Without this context, we can’t rest half the argument for a native Indian origin of Punch on his observations—the other half resting, of course, on Fryer’s etymology. That, too, is pretty shaky, seeing as the English were such inveterate manglers of foreign words—“Robidavia,” a Spanish wine, became in their mouths “Rob Davy”—that it would be most remarkable if the Hindustani word for “five” emerged nearly unscathed.
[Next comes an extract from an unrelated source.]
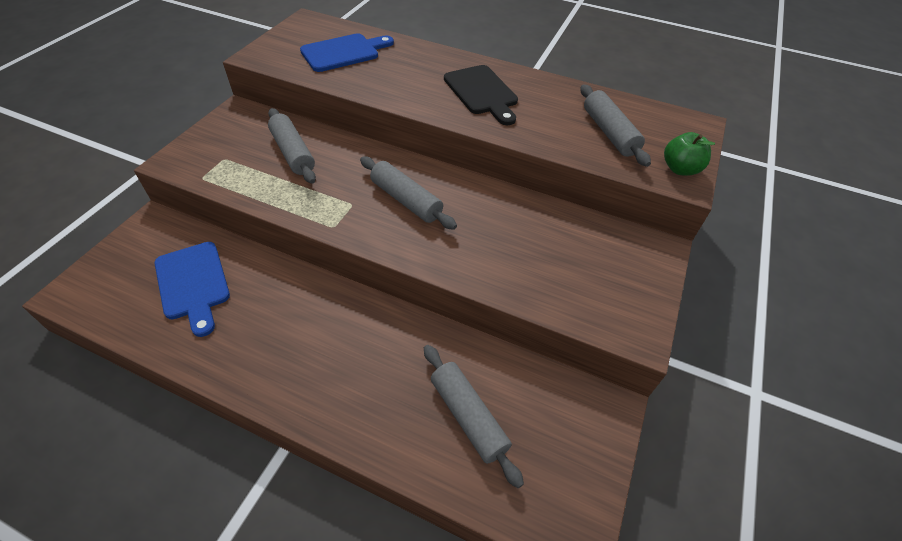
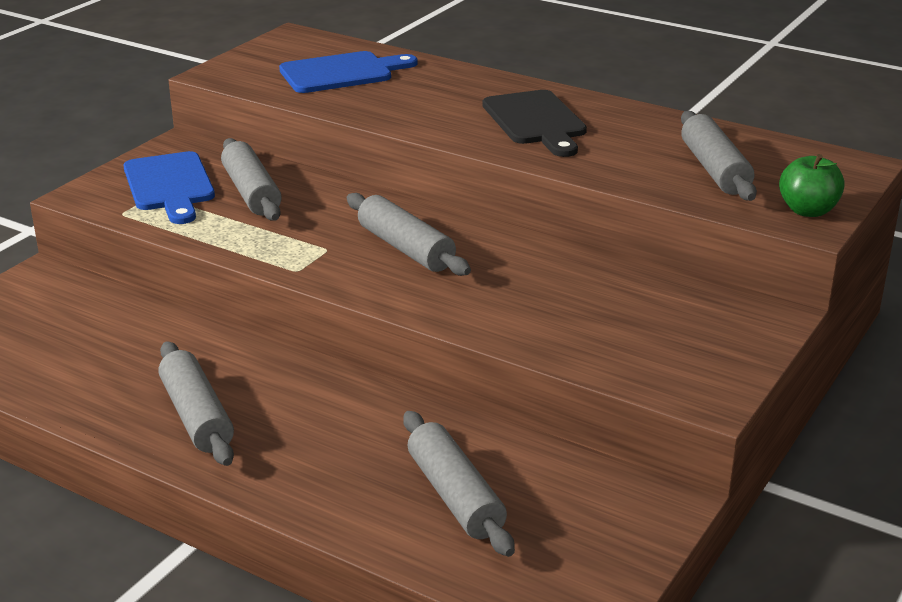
camera: 10 degrees right, 20 degrees down
blue cutting board [154,242,230,337] -> blue cutting board moved to [123,151,215,224]
none -> grey rolling pin [158,341,234,466]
Furthermore, “punch” was a perfectly good English word with a number of uses, including, according to Samuel Pepys, as “a word of common use for all that is thick and short”—items that would include the “round and Belly’d” bowl Punch was usually served in (as the journalist John Dunton noted in 1728).
q
Nor can we ignore that there was a perfectly good, perfectly English model for this new drink, one that’s attested to in print before the first English traveler set foot in India or viewed the palm-fringed coast of Java. That is, of course, George Gascoigne’s wine mixed with “Sugar, Limons and sundry sortes of Spices.” To make that into Punch, one would have to simply replace the real wine with an “artificiall” one (as Roe would describe it) made up of aqua vitae and water. Easy.